I am a member of a book club run by Marian Krawczyk of the University of Glasgow End of Life Studies Group. For our last session Marian’s colleague, Naomi Richards, chose the book Intervals by Marianne Brooker.

Dr Richards, like me, takes an interest in the issue of legalized assisted dying, and this book charts the last weeks in the life of the author’s mother after her decision to end her life by voluntarily stopping eating and drinking (VSED). Her mum was diagnosed with primary progressive multiple sclerosis and suffered great pain and loss of mobility and physical independence. Had she lived in a country such as Canada or Spain, there is little doubt that she would have requested assisted dying. Indeed, as a political activist throughout her life, she was an advocate for the legalization of assisted dying in the countries of the UK.

Currently, such options do not exist. Scotland’s parliament has just rejected a Bill, and a Westminster initiative is now stalling in the House of Lords. Yet there are grey areas open to the British. The “Dignitas option” exists because Switzerland does not insist on Swiss nationality or residency. But you have to be able to travel and you have to have a lot of cash. One of the themes of Brooker’s book is how being in the economic margins (her mum eked out a living reading tarot cards online) renders everything about end of life so much harder.

Then there is VSED. You can legally choose to end your life by stopping eating and drinking. The people around you, family, carers, nurses, doctors, all have to respect such a decision taken by someone freely and of sound mind. They can help you make those last days, and in this case weeks, as comfortable and pain-free as possible. This, then, is not quite “legalized assisted dying” – though in my view, it comes very close. Perhaps we could call it “supported dying”.

Whichever way we describe it, this is no easy option, and Brooker unflinchingly describes the final days of her mum’s life as she starves and dehydrates herself to death. It is a difficult and challenging read.

Of course I took an interest in this insight into a little known route to ending one’s life legally and with a certain medical support. It is often cited by advocates of legalized assisted dying as a loophole that strengthens their case. “If someone can legally opt for VSED and receive support throughout a protracted period of suffering”, they argue, “isn’t it more humane to prescribe them something to end their life more quickly, and with greater control and dignity?”

But I found that the thing that really struck me about the book was the description of Brooker’s relationship with her mother during this intense and emotionally charged final phase. I recognized many parallels with my own situation. My mum has osteoporosis, a condition that leads to almost spontaneous “crumbling” of her bones. These cause great pain and can only be treated with time and painkillers. Following a fall in 2021, I moved in to support mum and I have been a carer ever since. Gradually my commitment has increased to the point where it is hard to leave the house for any great length of time without having to put in place some cover. And this despite having a package of care. Five times a day, two carers come in to help mum with personal care (she is unable to walk at all now) – these carers are extraordinarily professional and at the same time always good humoured and friendly. I am in awe of them and Mum looks forward to the visits of her “ladies” that punctuate her day.

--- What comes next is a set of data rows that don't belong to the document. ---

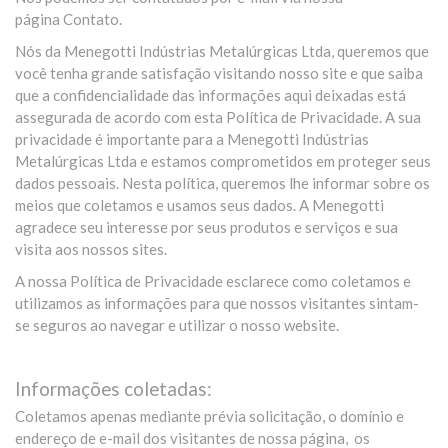
página Contato.
Nós da Menegotti Indústrias Metalúrgicas Ltda, queremos que
você tenha grande satisfação visitando nosso site e que saiba
que a confidencialidade das informações aqui deixadas está
assegurada de acordo com esta Política de Privacidade. A sua
privacidade é importante para a Menegotti Indústrias
Metalúrgicas Ltda e estamos comprometidos em proteger seus
dados pessoais. Nesta política, queremos lhe informar sobre os
meios que coletamos e usamos seus dados. A Menegotti
agradece seu interesse por seus produtos e serviços e sua
visita aos nossos sites.
A nossa Política de Privacidade esclarece como coletamos e
utilizamos as informações para que nossos visitantes sintam-
se seguros ao navegar e utilizar o nosso website.
Informações coletadas:
Coletamos apenas mediante prévia solicitação, o domínio e
endereço de e-mail dos visitantes de nossa página, os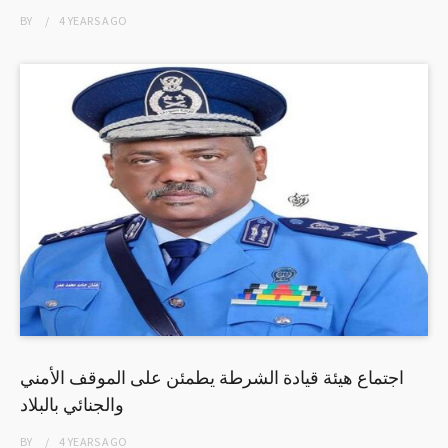
BY
4 YEARS
AGO
اجتماع هيئة قيادة الشرطة يطمئن على الموقف الأمني
والجنائي بالبلاد
BY
4 YEARS
AGO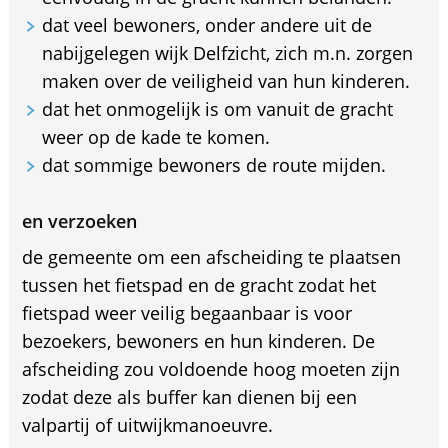
dat veel bewoners, onder andere uit de
nabijgelegen wijk Delfzicht, zich m.n. zorgen
maken over de veiligheid van hun kinderen.
dat het onmogelijk is om vanuit de gracht
weer op de kade te komen.
dat sommige bewoners de route mijden.
en verzoeken
de gemeente om een afscheiding te plaatsen
tussen het fietspad en de gracht zodat het
fietspad weer veilig begaanbaar is voor
bezoekers, bewoners en hun kinderen. De
afscheiding zou voldoende hoog moeten zijn
zodat deze als buffer kan dienen bij een
valpartij of uitwijkmanoeuvre.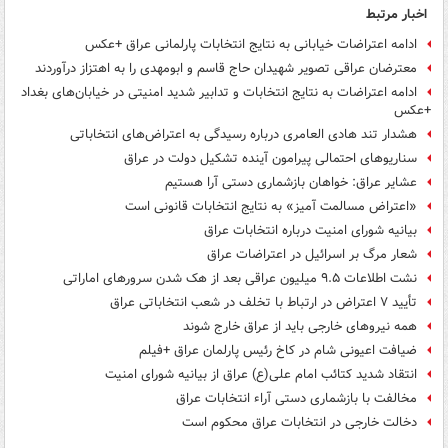
اخبار مرتبط
ادامه اعتراضات خیابانی به نتایج انتخابات پارلمانی عراق +عکس
معترضان عراقی تصویر شهیدان حاج قاسم و ابومهدی را به اهتزاز درآوردند
ادامه اعتراضات به نتایج انتخابات و تدابیر شدید امنیتی در خیابان‌های بغداد
+عکس
هشدار تند هادی العامری درباره رسیدگی به اعتراض‌های انتخاباتی
سناریوهای احتمالی پیرامون آینده تشکیل دولت در عراق
عشایر عراق: خواهان بازشماری دستی آرا هستیم
«اعتراض مسالمت آمیز» به نتایج انتخابات قانونی است
بیانیه شورای امنیت درباره انتخابات عراق
شعار مرگ بر اسرائیل در اعتراضات عراق
نشت اطلاعات ۹.۵ میلیون عراقی بعد از هک شدن سرورهای اماراتی
تأیید ۷ اعتراض در ارتباط با تخلف در شعب انتخاباتی عراق
همه نیروهای خارجی باید از عراق خارج شوند
ضیافت اعیونی شام در کاخ رئیس پارلمان عراق +فیلم
انتقاد شدید کتائب امام علی(ع) عراق از بیانیه شورای امنیت
مخالفت با بازشماری دستی آراء انتخابات عراق
دخالت خارجی در انتخابات عراق محکوم است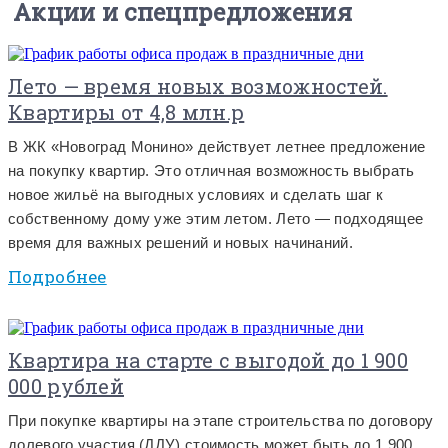
Акции и спецпредложения
Лето — время новых возможностей.
Квартиры от 4,8 млн.р
В ЖК «Новоград Монино» действует летнее предложение
на покупку квартир. Это отличная возможность выбрать
новое жильё на выгодных условиях и сделать шаг к
собственному дому уже этим летом. Лето — подходящее
время для важных решений и новых начинаний.
Подробнее
Квартира на старте с выгодой до 1 900
000 рублей
При покупке квартиры на этапе строительства по договору
долевого участия (ДДУ) стоимость может быть до 1 900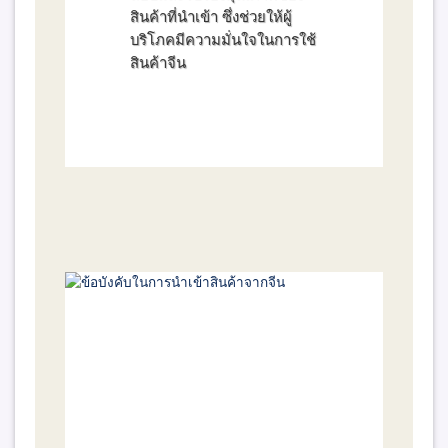
สินค้าที่นำเข้า ซึ่งช่วยให้ผู้
บริโภคมีความมั่นใจในการใช้
สินค้าจีน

The carers don’t administer drugs though. They don’t do the laundry and they don’t cook meals. And mum struggles now with anxiety and worries even when I go to the shops. So I have adapted my life to become her full-time carer. Not something I foresaw on my life plan when I was younger…

I know that mum finds life tedious now. She is confined to bed or her chair. She takes solace in the TV but seems to have given up on reading, something she once loved. She has a radio but seldom listens to it. We rarely go out now. Visitors come to the house but most of her friends are either dead or too infirm themselves to visit. It’s not a great life. However, although she is often in pain, it is less acute than the suffering of Brooker’s mum with her MS. And although mum is 91, I’m not yet sure I could say she is at “end of life”. There is a sense of limbo, a sort of indefinite finitude.

Brooker’s book is a highly personal memoir but it is also a scholarly work that deals with issues of class and gender and care. I found many of her references thought provoking. (In fact I ordered and read Simone de Beavoir’s essay, A Very Easy Death, which also deals with the care of a mother by her child at end of life – it was not, by the way, an “easy death” at all.)

One quote in particular by Professor Maria Puig de la Bellacasa of Warwick University resonated with me: “care time suspends the future and distends the present”. I have thought about this a lot, especially given that I find it is increasingly hard to plan for the future. Just taking a few days away in Glasgow becomes a complicated matter involving respite care and near-military preparation. Spontaneity becomes impossible. But I was intrigued by the reference to a “distended present”. This described something I have observed in myself – how the tasks of caring, often small in themselves, have grown to fill my days. This is not wholly negative. I find that I often lose myself in the acts of care and recognize that for my life at the moment: this is what I do.

What is more negative though is a feeling of guilt and Brooker herself defines one aspect of this in a way that hit home for me: “Grief-guilt is a creeping feeling mouldering away at the edges of reason: I did my best…. but did I really? What about that time, or this thing?”.

Thanks again to Marian and Naomi for suggesting this book. I wish I’d finished the book before the discussion – but I’m very glad I went on afterwards to read it.